_Exercise brief_.
Pictures are not part of the copy; retype all the records below exactly.

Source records

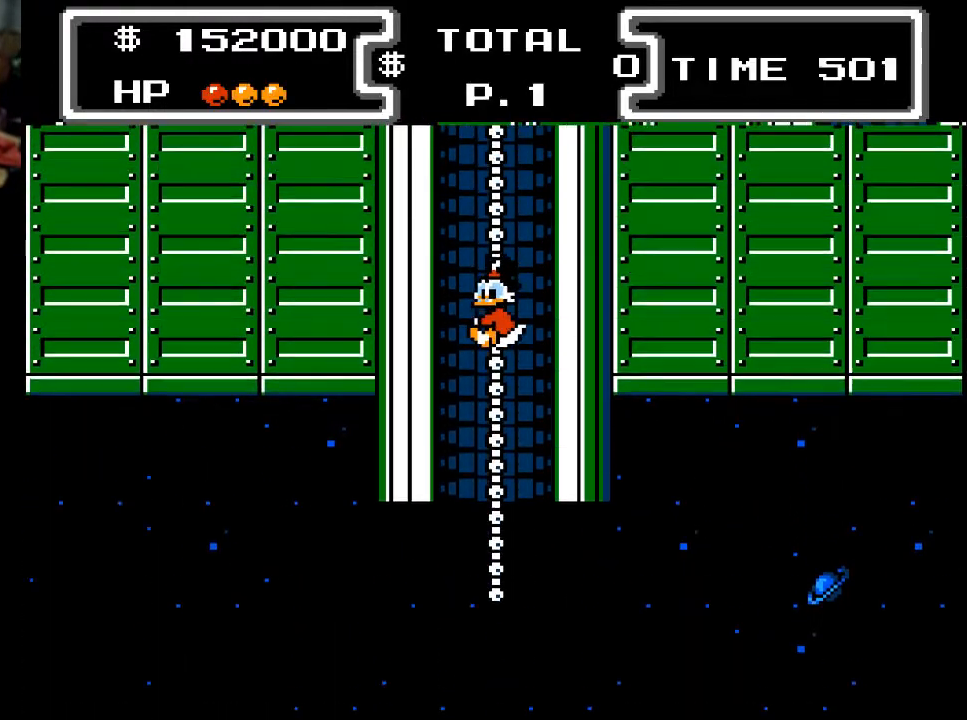
{"buttons": ["DPAD_UP"], "events": []}
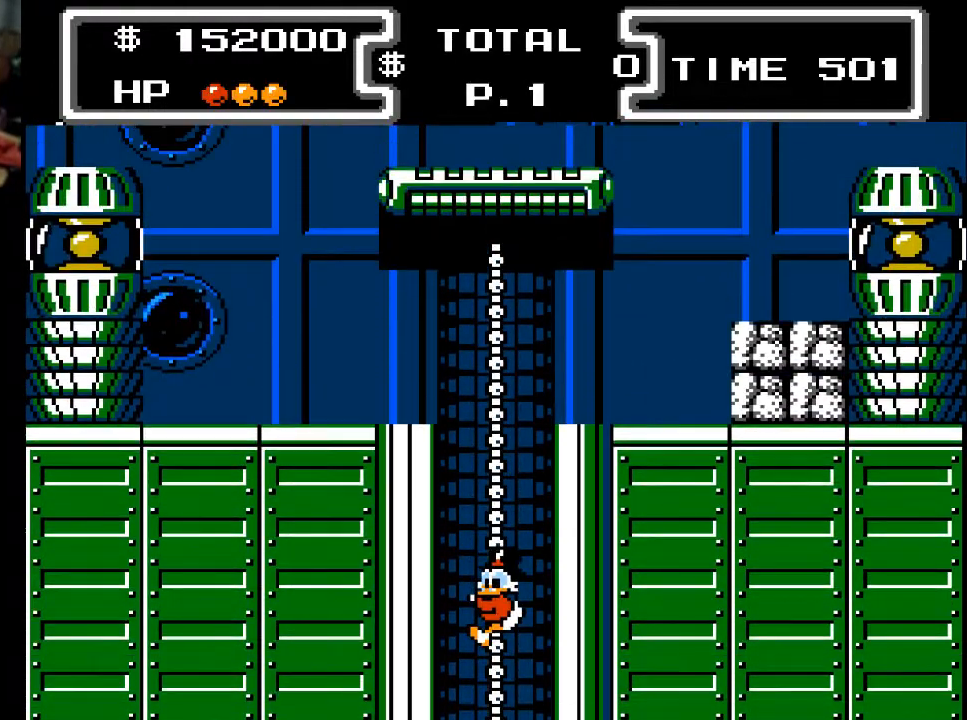
{"buttons": ["DPAD_UP"], "events": []}
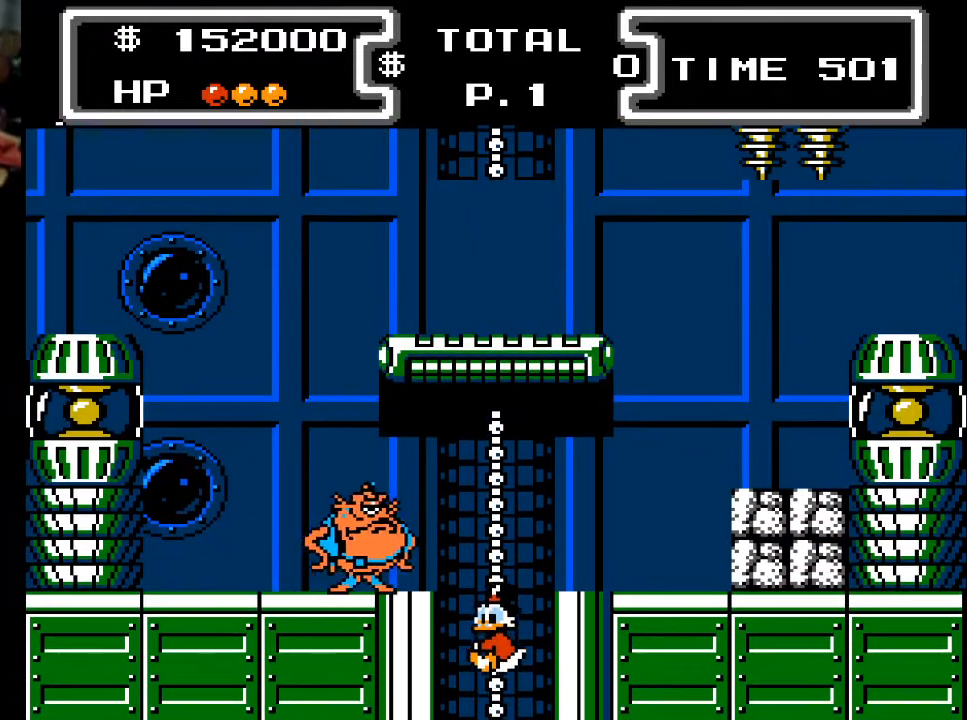
{"buttons": ["DPAD_UP"], "events": []}
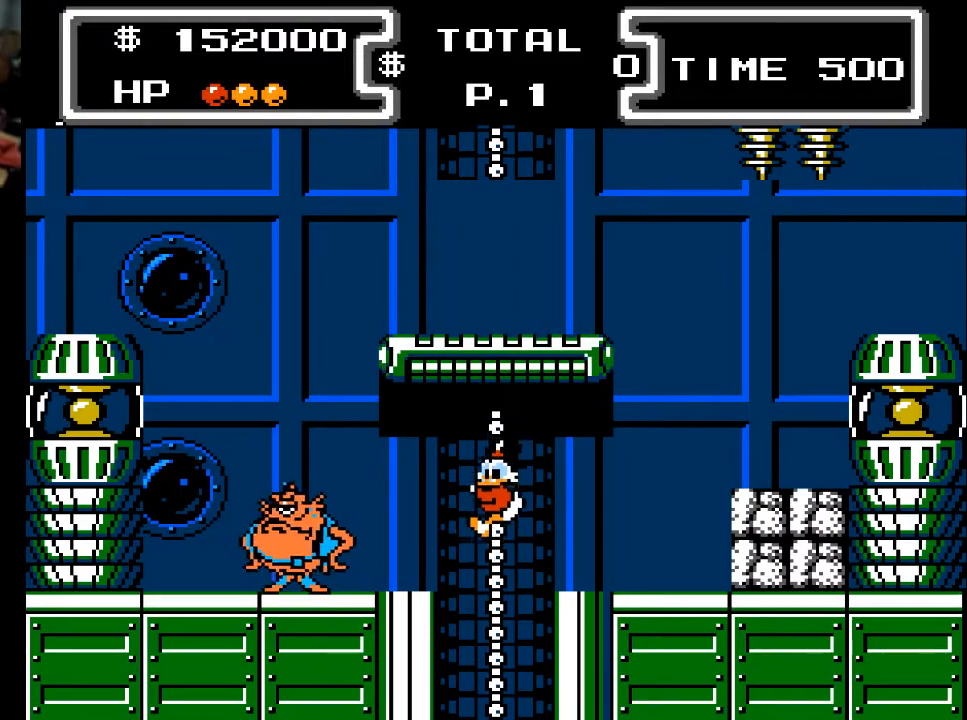
{"buttons": ["A", "DPAD_RIGHT"], "events": [[267, "DPAD_RIGHT", "down"], [333, "DPAD_UP", "up"], [433, "A", "down"]]}
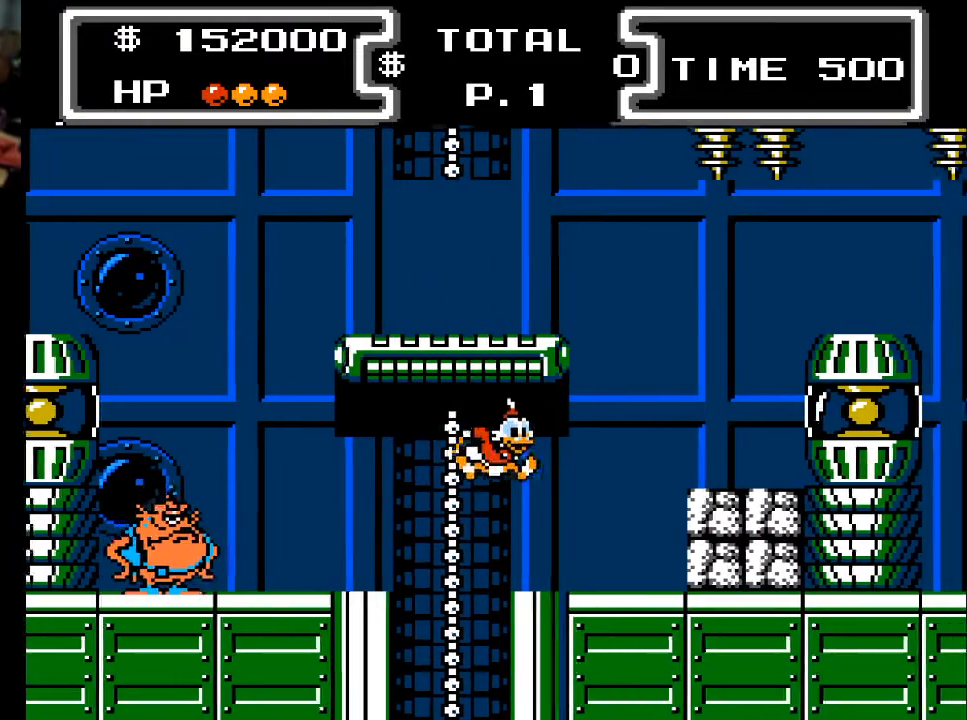
{"buttons": ["DPAD_RIGHT"], "events": [[67, "A", "up"], [367, "A", "down"], [500, "A", "up"]]}
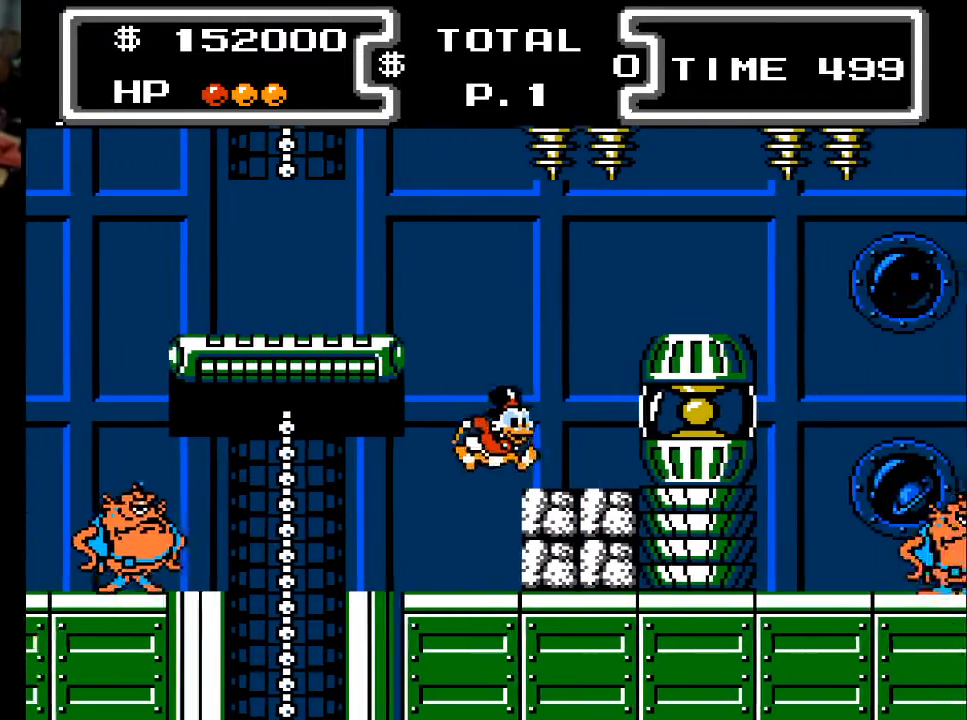
{"buttons": ["X", "DPAD_DOWN", "DPAD_RIGHT"], "events": [[100, "DPAD_DOWN", "down"], [100, "X", "down"], [233, "DPAD_RIGHT", "up"], [333, "DPAD_RIGHT", "down"]]}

_Written answer_.
{"buttons": ["DPAD_UP"], "events": []}
{"buttons": ["DPAD_UP"], "events": []}
{"buttons": ["DPAD_UP"], "events": []}
{"buttons": ["A", "DPAD_RIGHT"], "events": [[267, "DPAD_RIGHT", "down"], [333, "DPAD_UP", "up"], [433, "A", "down"]]}
{"buttons": ["DPAD_RIGHT"], "events": [[67, "A", "up"], [367, "A", "down"], [500, "A", "up"]]}
{"buttons": ["X", "DPAD_DOWN", "DPAD_RIGHT"], "events": [[100, "DPAD_DOWN", "down"], [100, "X", "down"], [233, "DPAD_RIGHT", "up"], [333, "DPAD_RIGHT", "down"]]}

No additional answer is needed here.